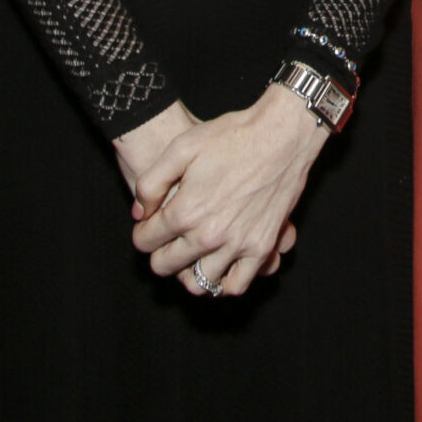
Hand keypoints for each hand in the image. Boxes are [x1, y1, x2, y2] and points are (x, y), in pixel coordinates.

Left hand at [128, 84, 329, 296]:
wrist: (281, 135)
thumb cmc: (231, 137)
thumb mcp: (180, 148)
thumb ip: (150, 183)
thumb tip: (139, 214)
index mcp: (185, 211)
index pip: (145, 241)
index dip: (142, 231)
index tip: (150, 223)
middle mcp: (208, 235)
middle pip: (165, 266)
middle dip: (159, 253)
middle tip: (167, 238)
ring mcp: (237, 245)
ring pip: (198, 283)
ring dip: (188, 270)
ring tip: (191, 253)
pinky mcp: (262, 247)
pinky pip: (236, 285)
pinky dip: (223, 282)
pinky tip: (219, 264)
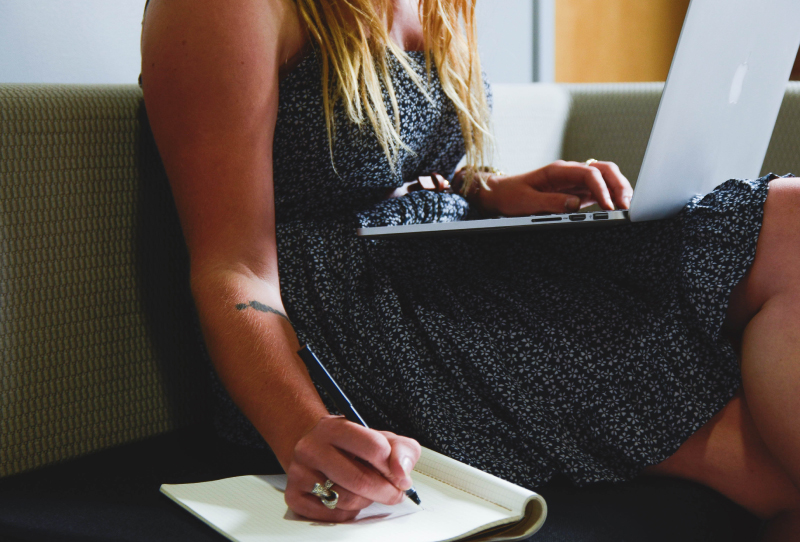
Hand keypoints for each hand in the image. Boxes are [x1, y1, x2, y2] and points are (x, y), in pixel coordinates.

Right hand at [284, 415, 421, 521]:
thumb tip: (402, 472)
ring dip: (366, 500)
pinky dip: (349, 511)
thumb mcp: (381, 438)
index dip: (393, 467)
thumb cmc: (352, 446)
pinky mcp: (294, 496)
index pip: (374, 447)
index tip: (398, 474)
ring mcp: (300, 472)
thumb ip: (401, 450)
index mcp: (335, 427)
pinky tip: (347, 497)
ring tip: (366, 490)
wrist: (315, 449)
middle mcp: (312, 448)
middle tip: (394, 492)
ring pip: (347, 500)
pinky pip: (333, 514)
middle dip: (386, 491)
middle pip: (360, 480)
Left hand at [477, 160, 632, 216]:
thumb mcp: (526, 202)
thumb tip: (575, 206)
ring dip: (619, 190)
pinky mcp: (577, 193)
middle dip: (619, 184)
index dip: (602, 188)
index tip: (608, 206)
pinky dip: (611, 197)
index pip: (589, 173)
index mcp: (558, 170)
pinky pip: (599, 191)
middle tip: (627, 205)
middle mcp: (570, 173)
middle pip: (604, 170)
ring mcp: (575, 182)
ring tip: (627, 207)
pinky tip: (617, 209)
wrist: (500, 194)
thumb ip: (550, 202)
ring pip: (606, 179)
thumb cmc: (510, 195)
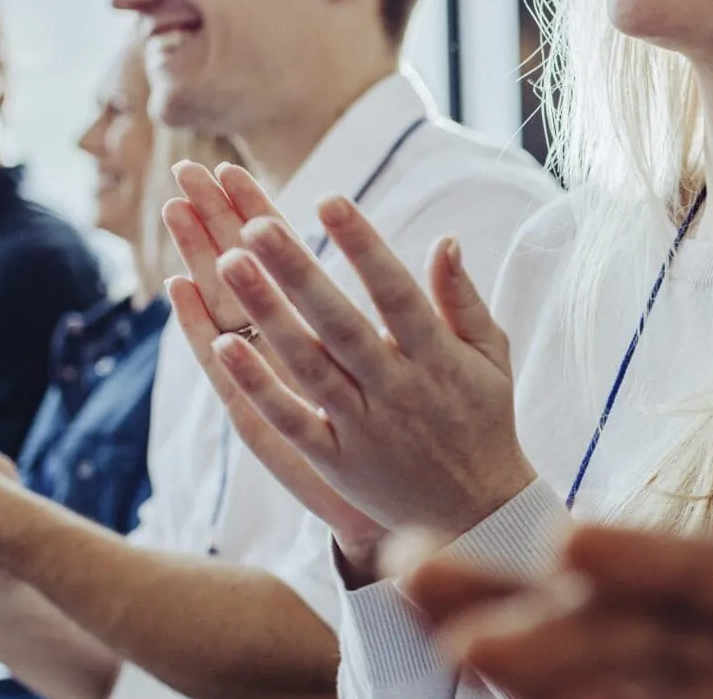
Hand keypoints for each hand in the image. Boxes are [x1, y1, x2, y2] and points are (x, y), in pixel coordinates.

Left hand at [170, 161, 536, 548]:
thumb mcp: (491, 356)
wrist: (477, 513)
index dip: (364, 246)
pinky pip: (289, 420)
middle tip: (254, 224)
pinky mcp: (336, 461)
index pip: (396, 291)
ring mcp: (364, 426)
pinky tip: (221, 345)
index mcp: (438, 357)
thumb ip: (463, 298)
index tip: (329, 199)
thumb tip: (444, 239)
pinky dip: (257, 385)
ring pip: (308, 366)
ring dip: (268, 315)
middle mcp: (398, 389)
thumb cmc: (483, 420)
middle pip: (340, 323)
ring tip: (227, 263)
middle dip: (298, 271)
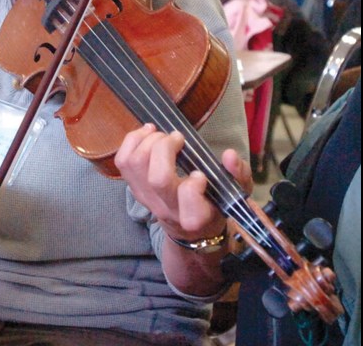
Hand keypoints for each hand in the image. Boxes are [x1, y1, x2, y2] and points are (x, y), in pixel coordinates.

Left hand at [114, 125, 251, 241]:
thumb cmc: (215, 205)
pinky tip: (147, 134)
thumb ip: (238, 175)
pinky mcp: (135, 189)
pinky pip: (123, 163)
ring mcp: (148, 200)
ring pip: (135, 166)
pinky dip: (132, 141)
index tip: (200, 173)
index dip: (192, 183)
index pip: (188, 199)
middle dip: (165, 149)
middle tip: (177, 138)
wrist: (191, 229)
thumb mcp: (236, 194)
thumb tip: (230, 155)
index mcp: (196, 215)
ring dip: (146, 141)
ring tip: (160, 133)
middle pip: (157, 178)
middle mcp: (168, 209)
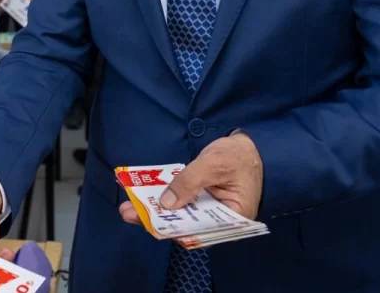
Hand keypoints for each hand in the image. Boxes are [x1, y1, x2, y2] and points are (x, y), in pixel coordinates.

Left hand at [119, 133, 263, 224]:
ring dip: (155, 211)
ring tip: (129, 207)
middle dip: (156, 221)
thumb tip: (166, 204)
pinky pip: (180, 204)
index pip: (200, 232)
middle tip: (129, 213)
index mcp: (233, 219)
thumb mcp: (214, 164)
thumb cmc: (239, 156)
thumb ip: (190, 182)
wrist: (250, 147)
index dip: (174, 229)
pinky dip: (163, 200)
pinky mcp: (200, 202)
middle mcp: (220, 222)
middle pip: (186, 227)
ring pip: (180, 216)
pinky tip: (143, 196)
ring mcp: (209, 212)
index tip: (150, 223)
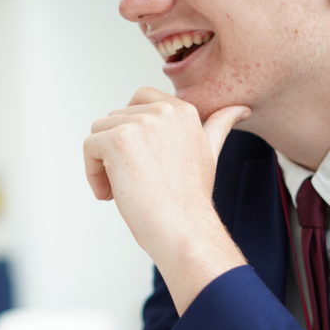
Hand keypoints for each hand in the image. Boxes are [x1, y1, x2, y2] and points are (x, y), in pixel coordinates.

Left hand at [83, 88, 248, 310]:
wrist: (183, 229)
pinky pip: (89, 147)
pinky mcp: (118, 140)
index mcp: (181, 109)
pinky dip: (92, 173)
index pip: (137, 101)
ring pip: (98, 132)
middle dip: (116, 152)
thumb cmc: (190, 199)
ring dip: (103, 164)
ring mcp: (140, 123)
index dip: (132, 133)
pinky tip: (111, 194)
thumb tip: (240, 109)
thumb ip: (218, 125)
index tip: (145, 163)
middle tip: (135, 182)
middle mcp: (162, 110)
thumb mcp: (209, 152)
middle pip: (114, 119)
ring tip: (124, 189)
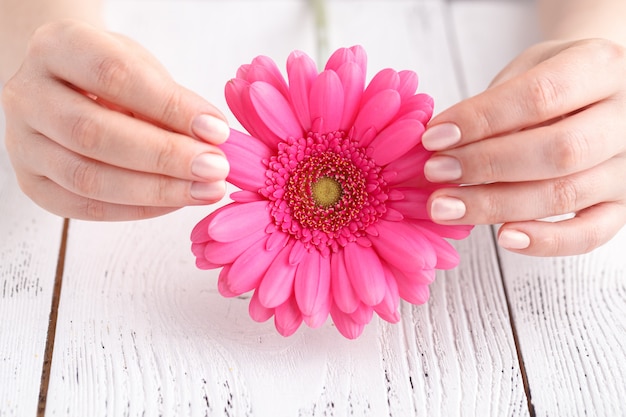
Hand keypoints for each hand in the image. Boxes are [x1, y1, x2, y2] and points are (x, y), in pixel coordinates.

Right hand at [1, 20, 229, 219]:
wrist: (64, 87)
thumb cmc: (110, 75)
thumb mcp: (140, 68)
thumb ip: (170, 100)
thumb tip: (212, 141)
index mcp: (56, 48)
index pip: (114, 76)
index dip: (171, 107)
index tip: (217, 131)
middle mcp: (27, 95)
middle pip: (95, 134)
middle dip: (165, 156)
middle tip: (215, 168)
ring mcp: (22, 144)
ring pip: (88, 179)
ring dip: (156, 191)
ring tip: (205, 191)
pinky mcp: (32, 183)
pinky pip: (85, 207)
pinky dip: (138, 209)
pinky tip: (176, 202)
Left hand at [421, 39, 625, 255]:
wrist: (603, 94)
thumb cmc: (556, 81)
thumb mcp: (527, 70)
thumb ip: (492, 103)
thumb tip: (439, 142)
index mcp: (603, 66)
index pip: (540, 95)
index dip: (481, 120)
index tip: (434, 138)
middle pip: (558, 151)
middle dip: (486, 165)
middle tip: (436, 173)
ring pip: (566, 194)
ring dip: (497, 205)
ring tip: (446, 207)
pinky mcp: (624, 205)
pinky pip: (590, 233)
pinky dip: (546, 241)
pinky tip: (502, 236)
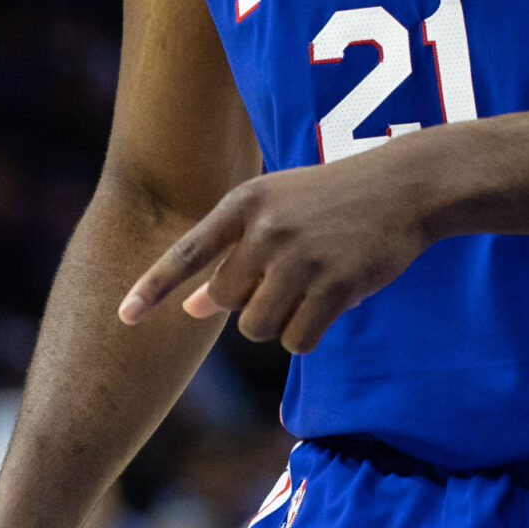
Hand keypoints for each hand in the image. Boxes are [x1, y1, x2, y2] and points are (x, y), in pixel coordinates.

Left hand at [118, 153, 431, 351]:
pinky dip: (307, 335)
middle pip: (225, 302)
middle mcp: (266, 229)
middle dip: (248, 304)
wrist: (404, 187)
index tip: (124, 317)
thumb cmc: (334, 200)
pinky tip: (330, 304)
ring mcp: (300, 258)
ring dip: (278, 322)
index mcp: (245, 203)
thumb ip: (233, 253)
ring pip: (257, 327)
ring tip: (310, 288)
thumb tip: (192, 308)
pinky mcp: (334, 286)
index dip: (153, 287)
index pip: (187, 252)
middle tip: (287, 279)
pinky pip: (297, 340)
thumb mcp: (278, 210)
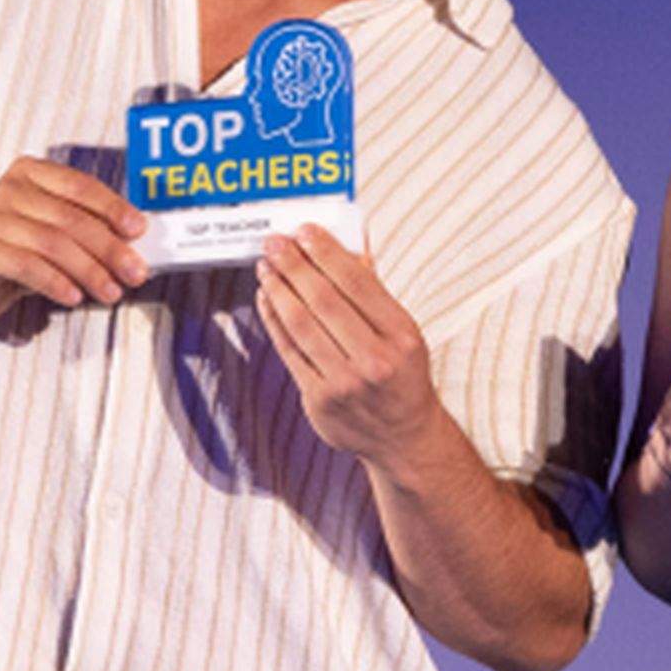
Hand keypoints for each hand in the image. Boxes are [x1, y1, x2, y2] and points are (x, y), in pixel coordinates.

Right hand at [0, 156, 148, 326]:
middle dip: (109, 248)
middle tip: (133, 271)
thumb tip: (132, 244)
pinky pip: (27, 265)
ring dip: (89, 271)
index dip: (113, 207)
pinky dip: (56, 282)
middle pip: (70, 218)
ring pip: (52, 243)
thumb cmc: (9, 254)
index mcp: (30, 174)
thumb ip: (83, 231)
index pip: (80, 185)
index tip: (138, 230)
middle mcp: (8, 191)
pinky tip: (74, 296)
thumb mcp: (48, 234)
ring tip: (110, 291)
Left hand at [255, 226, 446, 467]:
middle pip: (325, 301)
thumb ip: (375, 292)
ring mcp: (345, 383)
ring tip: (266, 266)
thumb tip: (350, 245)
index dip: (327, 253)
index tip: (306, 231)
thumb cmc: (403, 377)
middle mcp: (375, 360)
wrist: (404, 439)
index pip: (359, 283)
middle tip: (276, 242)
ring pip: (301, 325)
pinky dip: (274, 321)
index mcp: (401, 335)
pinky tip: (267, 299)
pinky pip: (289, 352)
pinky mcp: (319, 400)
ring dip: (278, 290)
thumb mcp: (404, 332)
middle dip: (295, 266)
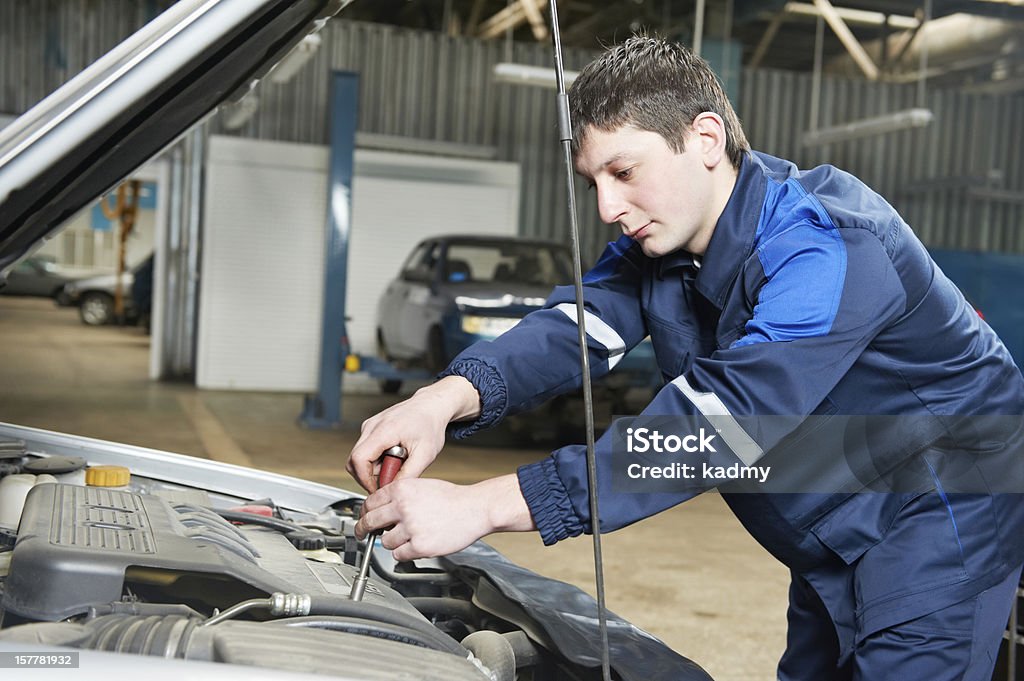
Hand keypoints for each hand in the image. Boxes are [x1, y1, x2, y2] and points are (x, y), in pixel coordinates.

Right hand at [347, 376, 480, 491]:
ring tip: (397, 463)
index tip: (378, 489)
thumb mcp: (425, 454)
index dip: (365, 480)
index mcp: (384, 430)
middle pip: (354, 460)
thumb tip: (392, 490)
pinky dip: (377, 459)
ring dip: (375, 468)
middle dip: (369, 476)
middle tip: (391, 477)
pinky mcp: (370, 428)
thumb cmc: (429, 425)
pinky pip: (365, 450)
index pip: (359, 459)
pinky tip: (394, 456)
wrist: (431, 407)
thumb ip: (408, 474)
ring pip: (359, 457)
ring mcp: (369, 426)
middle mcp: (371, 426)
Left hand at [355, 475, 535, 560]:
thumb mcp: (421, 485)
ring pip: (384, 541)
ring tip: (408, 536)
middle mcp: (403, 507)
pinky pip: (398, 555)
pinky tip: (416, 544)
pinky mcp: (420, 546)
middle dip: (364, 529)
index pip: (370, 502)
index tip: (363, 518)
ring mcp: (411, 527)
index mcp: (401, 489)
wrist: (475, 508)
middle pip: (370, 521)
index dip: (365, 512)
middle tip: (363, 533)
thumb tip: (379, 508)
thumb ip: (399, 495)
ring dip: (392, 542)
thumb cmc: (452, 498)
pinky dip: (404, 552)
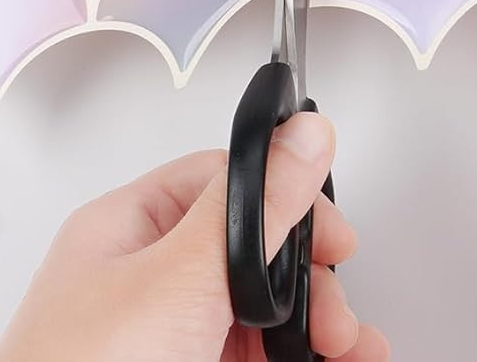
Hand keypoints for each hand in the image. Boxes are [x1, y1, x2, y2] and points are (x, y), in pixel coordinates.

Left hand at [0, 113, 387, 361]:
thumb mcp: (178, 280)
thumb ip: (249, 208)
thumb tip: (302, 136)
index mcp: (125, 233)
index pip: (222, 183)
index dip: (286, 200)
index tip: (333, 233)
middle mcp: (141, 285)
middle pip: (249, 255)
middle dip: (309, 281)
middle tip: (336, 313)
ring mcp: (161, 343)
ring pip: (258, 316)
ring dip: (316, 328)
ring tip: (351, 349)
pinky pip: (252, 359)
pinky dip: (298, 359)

########################################

:: Activity ::
Pick out and copy the lines of the material that include the word "Left".

:: Response area ::
Left hand at [128, 84, 329, 296]:
Left hand at [477, 160, 632, 216]:
Left hand at [170, 161, 536, 548]:
Left hand at [114, 125, 251, 241]:
Left hand at [119, 133, 263, 224]:
Left hand at [83, 88, 248, 310]:
Left hand at [421, 39, 625, 255]:
Left hand at [118, 153, 431, 351]:
Left hand at [255, 226, 446, 467]:
Left hand at [355, 475, 535, 560]:
Left hand at [0, 113, 387, 361]:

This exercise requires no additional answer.